WORK TO COMPLETE
Could you transcribe each record below exactly as written, setting the pictures aside?

[Dataset entries]
*** Block opens ***
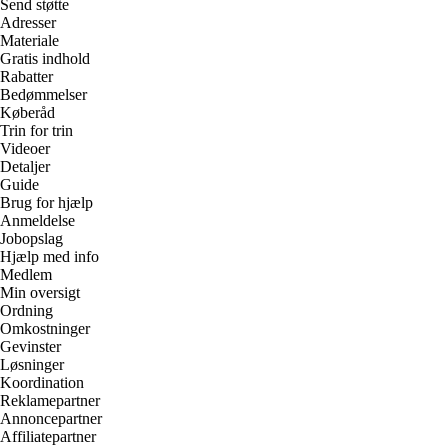
Send støtte
Adresser
Materiale
Gratis indhold
Rabatter
Bedømmelser
Køberåd
Trin for trin
Videoer
Detaljer
Guide
Brug for hjælp
Anmeldelse
Jobopslag
Hjælp med info
Medlem
Min oversigt
Ordning
Omkostninger
Gevinster
Løsninger
Koordination
Reklamepartner
Annoncepartner
Affiliatepartner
*** Block closes ***
EXPECTED ANSWER
Send støtte
Adresser
Materiale
Gratis indhold
Rabatter
Bedømmelser
Køberåd
Trin for trin
Videoer
Detaljer
Guide
Brug for hjælp
Anmeldelse
Jobopslag
Hjælp med info
Medlem
Min oversigt
Ordning
Omkostninger
Gevinster
Løsninger
Koordination
Reklamepartner
Annoncepartner
Affiliatepartner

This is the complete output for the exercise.